Task objective: Omit all pictures and transcribe only the lines in the entries below that run from the line with "24 shall remain in full force and effect." through the line with "For modules that".

Page images and extracted text:
════════════════
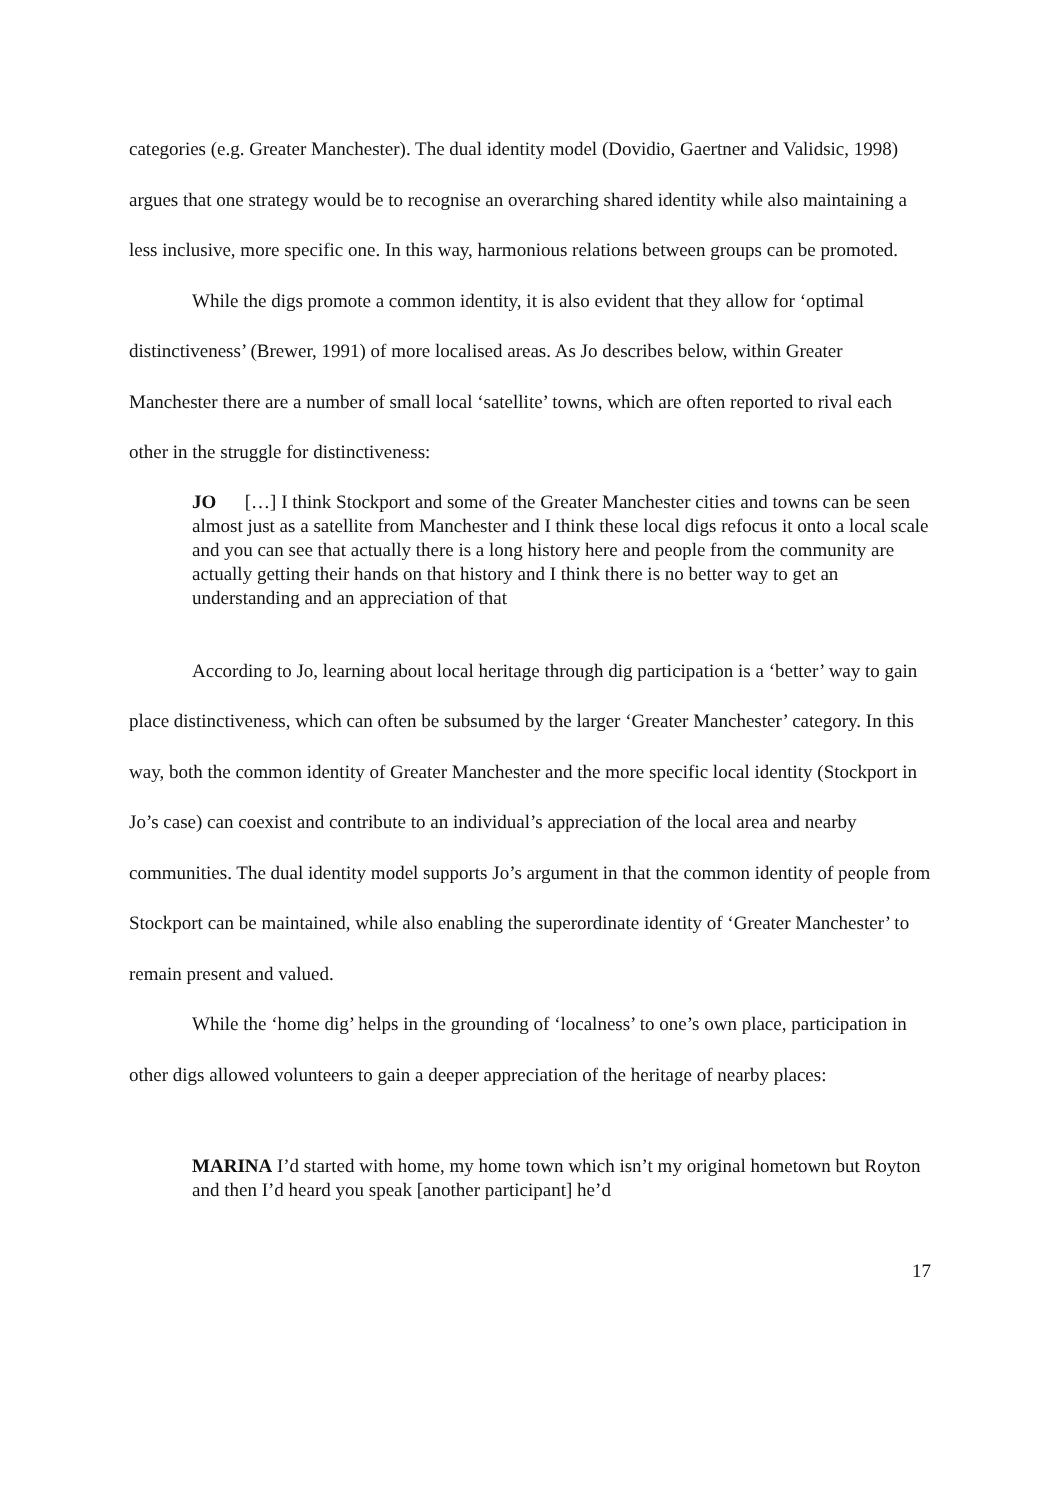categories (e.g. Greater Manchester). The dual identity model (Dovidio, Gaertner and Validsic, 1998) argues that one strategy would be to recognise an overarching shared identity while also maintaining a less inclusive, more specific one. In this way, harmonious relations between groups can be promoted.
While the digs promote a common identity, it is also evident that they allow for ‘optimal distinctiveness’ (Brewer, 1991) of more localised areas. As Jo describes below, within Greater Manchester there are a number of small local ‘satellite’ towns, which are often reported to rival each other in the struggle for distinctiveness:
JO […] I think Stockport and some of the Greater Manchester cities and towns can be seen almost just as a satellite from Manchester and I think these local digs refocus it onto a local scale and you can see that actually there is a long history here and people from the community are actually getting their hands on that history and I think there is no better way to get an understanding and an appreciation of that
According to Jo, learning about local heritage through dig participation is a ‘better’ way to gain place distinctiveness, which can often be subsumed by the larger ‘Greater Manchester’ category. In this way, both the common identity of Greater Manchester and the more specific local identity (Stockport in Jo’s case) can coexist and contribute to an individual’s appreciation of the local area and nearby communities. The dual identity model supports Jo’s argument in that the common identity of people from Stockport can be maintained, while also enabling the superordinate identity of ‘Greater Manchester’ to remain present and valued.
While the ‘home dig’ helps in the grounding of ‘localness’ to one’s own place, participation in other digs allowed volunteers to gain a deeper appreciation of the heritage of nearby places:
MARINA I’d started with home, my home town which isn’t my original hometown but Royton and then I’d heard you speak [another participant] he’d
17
════════════════
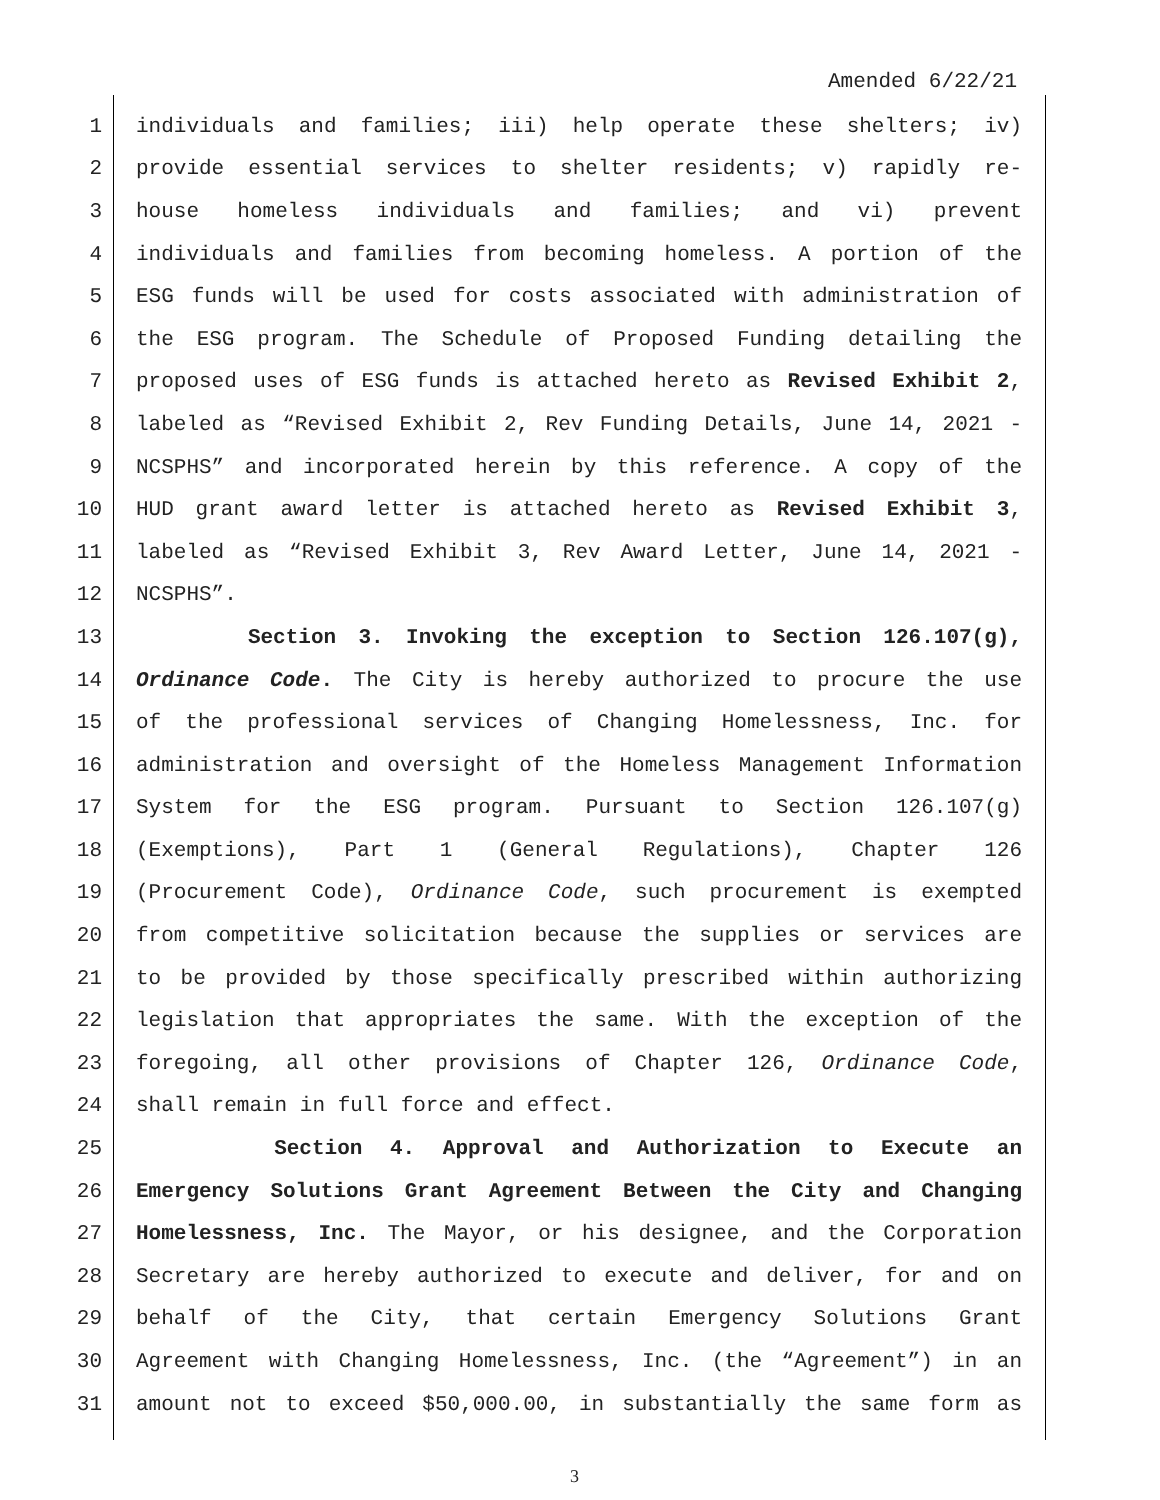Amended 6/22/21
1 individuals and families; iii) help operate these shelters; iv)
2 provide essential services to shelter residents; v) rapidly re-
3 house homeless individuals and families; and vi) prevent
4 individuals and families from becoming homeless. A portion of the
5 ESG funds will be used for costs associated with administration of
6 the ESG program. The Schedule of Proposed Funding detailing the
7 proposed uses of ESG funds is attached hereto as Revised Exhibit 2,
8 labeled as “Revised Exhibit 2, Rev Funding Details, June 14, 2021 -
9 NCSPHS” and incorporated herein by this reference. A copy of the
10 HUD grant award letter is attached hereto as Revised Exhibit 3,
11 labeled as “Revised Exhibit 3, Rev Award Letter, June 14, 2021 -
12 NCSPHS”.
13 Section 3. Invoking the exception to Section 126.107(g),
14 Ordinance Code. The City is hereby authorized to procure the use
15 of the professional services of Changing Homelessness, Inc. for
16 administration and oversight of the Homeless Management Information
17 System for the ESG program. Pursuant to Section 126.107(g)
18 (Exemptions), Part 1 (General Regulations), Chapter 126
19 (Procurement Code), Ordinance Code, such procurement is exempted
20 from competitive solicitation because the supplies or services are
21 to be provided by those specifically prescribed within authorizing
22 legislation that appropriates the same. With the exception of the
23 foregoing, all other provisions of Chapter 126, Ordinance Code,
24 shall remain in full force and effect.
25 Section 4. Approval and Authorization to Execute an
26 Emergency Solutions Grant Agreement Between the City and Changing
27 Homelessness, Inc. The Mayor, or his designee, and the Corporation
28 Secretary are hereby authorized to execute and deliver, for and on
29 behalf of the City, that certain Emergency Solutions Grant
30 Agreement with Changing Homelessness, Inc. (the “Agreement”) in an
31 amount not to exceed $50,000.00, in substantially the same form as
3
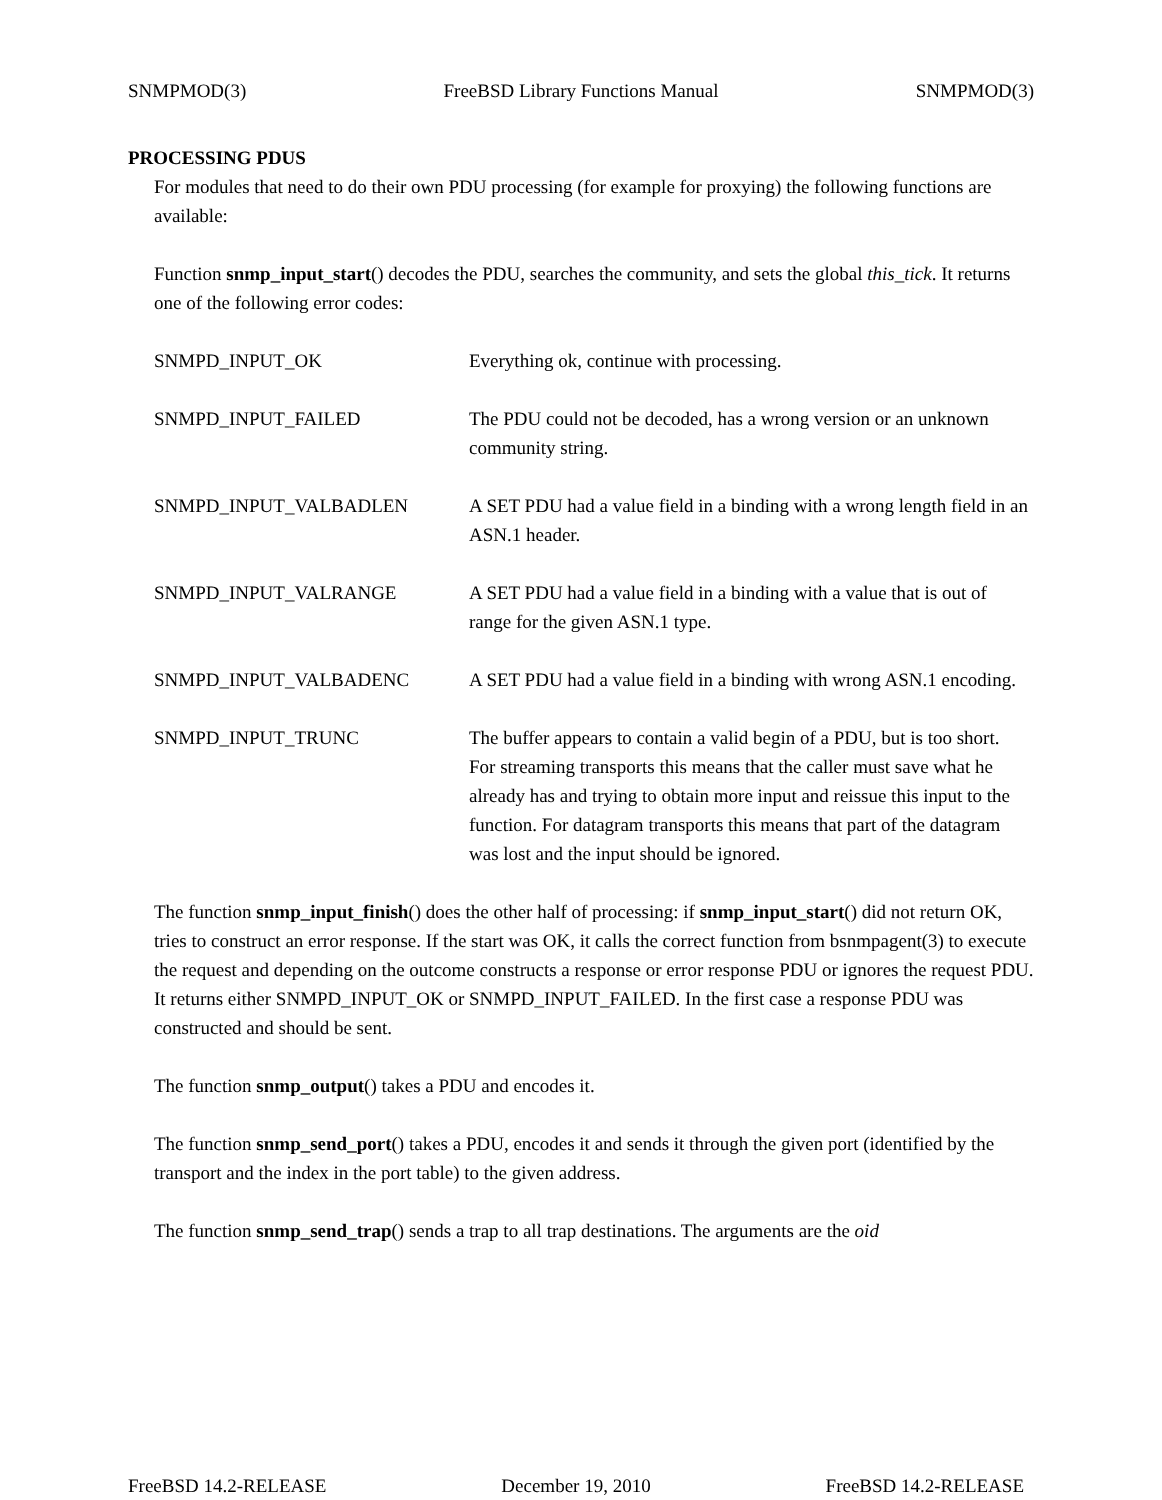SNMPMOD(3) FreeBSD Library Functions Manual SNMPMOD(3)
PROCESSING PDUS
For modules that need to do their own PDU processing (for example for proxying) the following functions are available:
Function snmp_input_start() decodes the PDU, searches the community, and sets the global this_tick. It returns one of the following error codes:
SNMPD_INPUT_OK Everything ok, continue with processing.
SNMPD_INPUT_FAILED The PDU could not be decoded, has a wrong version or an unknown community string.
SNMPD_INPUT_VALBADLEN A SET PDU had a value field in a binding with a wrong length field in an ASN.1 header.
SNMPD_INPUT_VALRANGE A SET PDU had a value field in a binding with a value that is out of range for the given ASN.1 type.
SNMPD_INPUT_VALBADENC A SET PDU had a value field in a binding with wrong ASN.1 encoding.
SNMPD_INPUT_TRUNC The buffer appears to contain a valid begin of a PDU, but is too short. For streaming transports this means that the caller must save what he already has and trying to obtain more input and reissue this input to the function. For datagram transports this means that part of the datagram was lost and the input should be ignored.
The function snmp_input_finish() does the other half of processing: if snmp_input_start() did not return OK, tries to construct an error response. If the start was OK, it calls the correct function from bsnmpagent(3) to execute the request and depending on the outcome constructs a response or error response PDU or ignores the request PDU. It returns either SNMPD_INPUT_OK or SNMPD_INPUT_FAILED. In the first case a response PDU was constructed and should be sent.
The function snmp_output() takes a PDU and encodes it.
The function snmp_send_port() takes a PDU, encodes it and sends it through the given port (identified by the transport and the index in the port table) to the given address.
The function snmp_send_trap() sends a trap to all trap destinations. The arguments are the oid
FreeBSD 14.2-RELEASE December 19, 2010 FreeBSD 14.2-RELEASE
════════════════
Reply:
24 shall remain in full force and effect.
25 Section 4. Approval and Authorization to Execute an
26 Emergency Solutions Grant Agreement Between the City and Changing
27 Homelessness, Inc. The Mayor, or his designee, and the Corporation
28 Secretary are hereby authorized to execute and deliver, for and on
29 behalf of the City, that certain Emergency Solutions Grant
30 Agreement with Changing Homelessness, Inc. (the “Agreement”) in an
31 amount not to exceed $50,000.00, in substantially the same form as
3
SNMPMOD(3) FreeBSD Library Functions Manual SNMPMOD(3)
PROCESSING PDUS
For modules that need to do their own PDU processing (for example for proxying) the following functions are available:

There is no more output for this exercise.